Maire-info
Le quotidien d’information des élus locaux

Édition du vendredi 20 octobre 2017
Développement durable

Territoires à énergie positive : l'État n'a pas les moyens de financer toutes les conventions

Une instruction de Nicolas Hulot, diffusée sur Twitter par l’association Amorce, inquiète fortement nombre d’élus : cette instruction fait état de difficultés – voire de l’impossibilité – pour l’État de régler toutes les conventions « Territoires à énergie positive », et le ministre demande aux préfets d’être plus restrictifs dans « la gestion des crédits disponibles ».
Rappelons qu’il s’agit d’un dispositif lancé par Ségolène Royal en 2014, afin d’aider à ce que la politique nationale en matière de transition énergétique soit « déclinée au niveau local ». Les territoires s’engageant dans un projet visant à réduire leur consommation d’énergie, développer des énergies renouvelables, améliorer le recyclage, etc., étaient invités à signer des conventions avec l’État, avec la promesse de toucher une aide financière. Tous les territoires pouvaient candidater (communes, EPCI, pays, départements, parcs naturels régionaux…). Les candidats retenus devaient toucher une enveloppe de 500 000 euros qui, annonçait Ségolène Royal en février 2015, « pourra être renforcée jusqu’à deux millions d’euros en fonction de la qualité des projets ». Les sommes versées devaient être prises sur le Fonds de transition énergétique.

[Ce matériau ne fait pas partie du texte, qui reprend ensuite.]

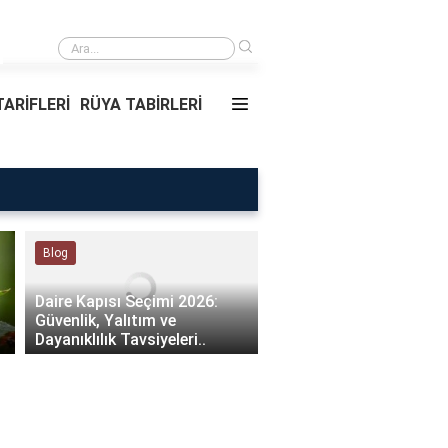
›
Rüyada Ablamı Görmek Ne Anlama Geliyor?
ARİFLERİ
RÜYA TABİRLERİ
Rüya Tabirleri
Sağlık
Rüyada Ablamı Görmek Ne
Bebeklerde Mantar Ned
Anlama Geliyor?
Olur?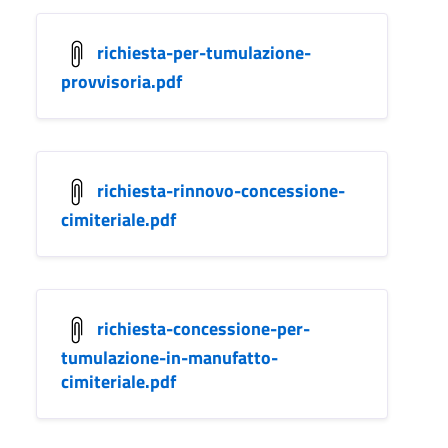
richiesta-per-tumulazione-
provvisoria.pdf
richiesta-rinnovo-concessione-
cimiteriale.pdf
richiesta-concessione-per-
tumulazione-in-manufatto-
cimiteriale.pdf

Deux ans après le lancement du dispositif, le gouvernement annonçait que 500 territoires, en tout, avaient signé une convention Territoires à énergie positive (Tepos), avec une dernière vague de 150 conventions signées fin février 2017.
Le nouveau ministre de la Transition écologique et solidaire ne remet pas en cause le dispositif. Mais il constate une « impasse de financement »  de 350 millions d’euros : « Les crédits de paiement versés à la Caisse des dépôts et consignations au titre de l’Este [Enveloppe spéciale de transition énergétique] s’élèvent à 400 millions d’euros, alors que les engagements conclus dans le cadre de ce dispositif s’élèvent à 750 millions d’euros ». En clair, il n’y a pas assez d’argent pour financer toutes les conventions qui ont été signées. Et le gouvernement, en la matière, remarque qu’il n’est pas responsable mais plutôt victime des décisions du précédent, puisque ces derniers n’ont pas prévu de budgets suffisants.

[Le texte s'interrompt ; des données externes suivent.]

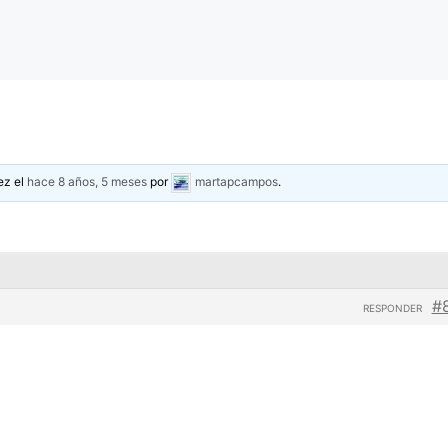
ez el
hace 8 años, 5 meses
por
martapcampos
.
#
RESPONDER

En conséquence, avec le sens de l’euphémisme qui caractérise souvent ce type de communications, le ministre appelle les préfets à faire preuve « du plus grand discernement »  dans la gestion des crédits disponibles. Ce qui signifie en clair qu’ils devront tout faire pour réaliser des économies. On comprend également, à la lecture de cette instruction, qu’il ne semble pas à l’ordre du jour d’augmenter les crédits afin de faire face à toutes les conventions, ce qui pourrait pourtant se faire par amendement dans le projet de loi de finances.

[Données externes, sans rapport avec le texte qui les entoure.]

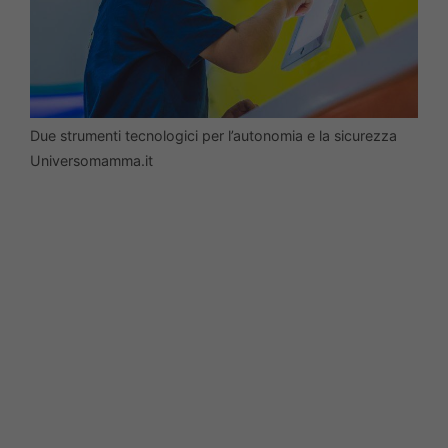
Due strumenti tecnologici per l’autonomia e la sicurezza
Universomamma.it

Le ministre liste toute une série de moyens pour serrer la vis (ce que l’instruction appelle pudiquement « recentrer le dispositif » ). Toutes les règles devront être revérifiées avec zéro marge de tolérance. Exemple sur la « date de démarrage effectif »  des actions, fixée au 31 décembre prochain. « Les demandes de report de délais seront systématiquement refusées. »  En cas de retard d’exécution des actions, une sorte de malus sera appliqué, allant d’une diminution de la subvention de 10 % à partir de trois mois de retard, 20 % entre six mois et une an, et « une annulation de la subvention si le retard est supérieur à un an ».
Il est même prévu, dans certains cas, la possibilité d’annuler après coup une convention : « Vous vous attacherez, précise la note, à vérifier systématiquement que la signature de la convention par l’autorité représentant chaque collectivité locale est bien précédée d’une délibération l’y autorisant. À défaut, la convention devra être considérée comme nulle. »  Voilà une condition qui pourrait s’avérer lourde de conséquences : bien des conventions ont été co-signées par de nombreux maires, parce qu’elles concernent par exemple le territoire d’un pays entier. Si l’instruction est appliquée strictement, l’absence de délibération dans une seule commune signataire entrainera-t-elle la nullité de la convention pour l’ensemble du territoire ?
Une chose est sûre en tout cas : il n’était pas exigé que les délibérations des collectivités signataires apparaissent sur les conventions, qui sont toutes faites sur le même modèle. Toutes les conventions, que nous avons consultées sur un site dédié du ministère, débutent classiquement par une série de « Vu » : « Vu la loi relative à la transition énergétique », « vu la convention de gestion de l’enveloppe spéciale », etc. Mais nulle part « Vu la délibération du conseil municipal du … ». Il reste à espérer pour les communes concernées que l’obligation de délibérer avant la signature a été clairement signifiée, en amont, aux maires.